- _EXERCISE INSTRUCTIONS_:
1. In the hardware recommendations text, where can you control the resources made available to Docker?
2. Please pick up the hardware recommendations text after its last line and continue it.

Running Locally

When running locally through Docker, we recommend making at least 4vCPU cores and 10GB of RAM available to Docker (16GB is preferred). This can be controlled in the Resources section of the Docker Desktop settings menu.

Single Cloud Instance

We generally recommend setting everything up on a single instance (e.g. an AWS EC2 instance, a Google Compute Engine instance, an Azure VM, etc.) via Docker Compose as it’s the simplest way to get started. For a step-by-step guide on how to do this, checkout our EC2 deployment guide.

For most use cases a single reasonably sized instance should be more than enough to guarantee excellent performance. A single instance should be able to effectively serve a small-medium sized organization without issue.

If you go with this approach, we recommend:

  • CPU: >= 4 vCPU cores (we recommend 8 vCPU cores if possible)
  • Memory: >= 10 GB of RAM (for best performance, 16 is recommended)

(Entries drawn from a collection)
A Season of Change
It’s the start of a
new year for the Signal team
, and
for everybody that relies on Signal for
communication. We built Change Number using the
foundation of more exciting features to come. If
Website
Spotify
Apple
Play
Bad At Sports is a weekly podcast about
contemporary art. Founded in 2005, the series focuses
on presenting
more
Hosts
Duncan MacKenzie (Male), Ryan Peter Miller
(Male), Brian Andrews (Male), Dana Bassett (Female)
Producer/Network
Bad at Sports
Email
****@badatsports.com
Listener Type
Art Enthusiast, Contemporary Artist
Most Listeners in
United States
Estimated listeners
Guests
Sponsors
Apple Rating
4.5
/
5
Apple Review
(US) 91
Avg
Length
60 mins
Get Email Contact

- _SOLVED TASKS_:
1. In the Resources section of the Docker Desktop settings menu.

2.
    • Note: If you are switching embedding models, you will need >= 11 GB RAM as both sets of models need to be loaded in simultaneously
  • Disk: >= 50 GB + ~2.5x the size of the indexed documents. Disk is generally very cheap, so we would recommend getting extra disk beyond this recommendation to be safe.
    • Note: Vespa does not allow writes when disk usage is >75%, so make sure to always have some headroom here
    • Note: old, unused docker images often take up a bunch of space when performing frequent upgrades of Danswer. To clean up these unused images, run: docker system prune --all.

For reference, we have chosen to give each Danswer Cloud customer a m7g.xlarge instance by default, which has 4vCPU cores + 16GB of RAM + 200GB of disk space. We’re comfortable using 4vCPU cores in a production setting since we have dedicated GPU instances that run the embedding / cross-encoder models. If you do not plan on setting that up, we would recommend going with 8vCPU cores (if possible) for a production deployment.

Kubernetes / AWS ECS

If you prefer to give each component it’s own dedicated resources for more efficient scaling, we recommend giving each container at least the following resources:

api_server - 2500m CPU, 5Gi Memory

background - 2500m CPU, 5Gi Memory

postgres - 500m CPU, 1Gi Memory

vespa - >=2000m CPU, >= 4Gi Memory (may need to increase these depending on the number of documents you have indexed)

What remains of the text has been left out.